-------- Exercise materials

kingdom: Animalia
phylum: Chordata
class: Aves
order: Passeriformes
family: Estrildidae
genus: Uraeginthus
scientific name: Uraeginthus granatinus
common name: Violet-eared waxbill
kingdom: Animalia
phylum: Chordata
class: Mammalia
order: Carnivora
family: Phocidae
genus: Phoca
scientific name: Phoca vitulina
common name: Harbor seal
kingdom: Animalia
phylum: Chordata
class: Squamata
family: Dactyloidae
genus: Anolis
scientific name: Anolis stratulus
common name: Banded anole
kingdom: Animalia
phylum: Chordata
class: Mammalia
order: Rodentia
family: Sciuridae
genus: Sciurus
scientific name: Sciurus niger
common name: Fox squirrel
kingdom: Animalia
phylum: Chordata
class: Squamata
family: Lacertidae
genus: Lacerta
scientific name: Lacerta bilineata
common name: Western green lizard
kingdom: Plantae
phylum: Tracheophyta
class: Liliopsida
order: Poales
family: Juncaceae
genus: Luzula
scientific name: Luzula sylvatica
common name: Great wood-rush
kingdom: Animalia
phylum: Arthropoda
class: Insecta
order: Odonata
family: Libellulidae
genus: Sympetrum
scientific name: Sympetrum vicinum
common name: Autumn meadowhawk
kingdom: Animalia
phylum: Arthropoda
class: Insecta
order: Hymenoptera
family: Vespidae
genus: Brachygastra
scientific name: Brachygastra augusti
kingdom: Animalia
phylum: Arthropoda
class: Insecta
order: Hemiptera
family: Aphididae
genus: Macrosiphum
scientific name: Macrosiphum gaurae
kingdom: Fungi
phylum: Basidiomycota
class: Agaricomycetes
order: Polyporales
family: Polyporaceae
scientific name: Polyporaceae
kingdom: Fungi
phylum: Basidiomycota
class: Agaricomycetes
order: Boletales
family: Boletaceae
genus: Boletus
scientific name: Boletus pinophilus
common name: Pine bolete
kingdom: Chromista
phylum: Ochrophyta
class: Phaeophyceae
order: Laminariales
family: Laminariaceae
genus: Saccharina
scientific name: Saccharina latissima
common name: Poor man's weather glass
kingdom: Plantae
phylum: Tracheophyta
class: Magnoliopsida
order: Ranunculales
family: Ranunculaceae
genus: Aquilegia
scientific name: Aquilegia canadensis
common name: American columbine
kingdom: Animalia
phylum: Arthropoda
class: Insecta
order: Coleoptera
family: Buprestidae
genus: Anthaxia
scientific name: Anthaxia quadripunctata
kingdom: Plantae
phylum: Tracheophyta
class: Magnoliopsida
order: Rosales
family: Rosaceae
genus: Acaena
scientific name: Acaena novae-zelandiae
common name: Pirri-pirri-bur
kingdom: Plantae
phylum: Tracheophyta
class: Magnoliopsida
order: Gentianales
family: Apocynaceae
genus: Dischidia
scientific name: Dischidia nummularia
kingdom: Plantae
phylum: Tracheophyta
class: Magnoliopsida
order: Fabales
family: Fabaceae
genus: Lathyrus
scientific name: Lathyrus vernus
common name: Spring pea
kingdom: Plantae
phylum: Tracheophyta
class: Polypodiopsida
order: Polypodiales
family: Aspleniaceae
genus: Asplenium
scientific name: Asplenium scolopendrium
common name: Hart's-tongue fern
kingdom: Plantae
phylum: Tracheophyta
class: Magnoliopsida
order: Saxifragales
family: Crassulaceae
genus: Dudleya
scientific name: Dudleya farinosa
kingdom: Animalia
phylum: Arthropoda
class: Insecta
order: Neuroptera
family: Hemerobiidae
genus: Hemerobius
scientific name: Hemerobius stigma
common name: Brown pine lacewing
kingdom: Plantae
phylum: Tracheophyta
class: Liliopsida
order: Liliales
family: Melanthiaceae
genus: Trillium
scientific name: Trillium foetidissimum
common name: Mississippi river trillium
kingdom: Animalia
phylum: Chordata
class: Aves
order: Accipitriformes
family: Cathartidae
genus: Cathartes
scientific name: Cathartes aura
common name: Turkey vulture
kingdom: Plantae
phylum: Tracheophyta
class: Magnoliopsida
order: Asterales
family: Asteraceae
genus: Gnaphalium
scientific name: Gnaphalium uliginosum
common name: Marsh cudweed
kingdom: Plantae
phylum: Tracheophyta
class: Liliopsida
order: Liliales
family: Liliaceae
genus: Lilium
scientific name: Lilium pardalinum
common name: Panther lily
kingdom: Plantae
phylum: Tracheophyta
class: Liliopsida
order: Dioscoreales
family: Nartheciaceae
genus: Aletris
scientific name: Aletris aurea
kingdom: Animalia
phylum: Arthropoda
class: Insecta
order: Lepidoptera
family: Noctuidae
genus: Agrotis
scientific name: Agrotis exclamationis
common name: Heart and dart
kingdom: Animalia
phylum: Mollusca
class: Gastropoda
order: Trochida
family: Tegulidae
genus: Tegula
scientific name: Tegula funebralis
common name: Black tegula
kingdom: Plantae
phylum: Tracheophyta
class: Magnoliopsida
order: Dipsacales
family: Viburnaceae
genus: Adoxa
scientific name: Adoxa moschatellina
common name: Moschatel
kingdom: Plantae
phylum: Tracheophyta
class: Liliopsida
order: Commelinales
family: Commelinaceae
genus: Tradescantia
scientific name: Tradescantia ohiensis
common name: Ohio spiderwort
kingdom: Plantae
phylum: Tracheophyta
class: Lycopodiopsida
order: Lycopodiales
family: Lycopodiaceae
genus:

----------------

Rewrite the part that opens with the first line and closes with the line containing "common name: Banded anole" as a Markdown table with the columns Row and Line, numbering each row and omitting blank lines.

### Expected output:
| Row | Line |
|---|---|
| 1 | kingdom: Animalia |
| 2 | phylum: Chordata |
| 3 | class: Aves |
| 4 | order: Passeriformes |
| 5 | family: Estrildidae |
| 6 | genus: Uraeginthus |
| 7 | scientific name: Uraeginthus granatinus |
| 8 | common name: Violet-eared waxbill |
| 9 | kingdom: Animalia |
| 10 | phylum: Chordata |
| 11 | class: Mammalia |
| 12 | order: Carnivora |
| 13 | family: Phocidae |
| 14 | genus: Phoca |
| 15 | scientific name: Phoca vitulina |
| 16 | common name: Harbor seal |
| 17 | kingdom: Animalia |
| 18 | phylum: Chordata |
| 19 | class: Squamata |
| 20 | family: Dactyloidae |
| 21 | genus: Anolis |
| 22 | scientific name: Anolis stratulus |
| 23 | common name: Banded anole |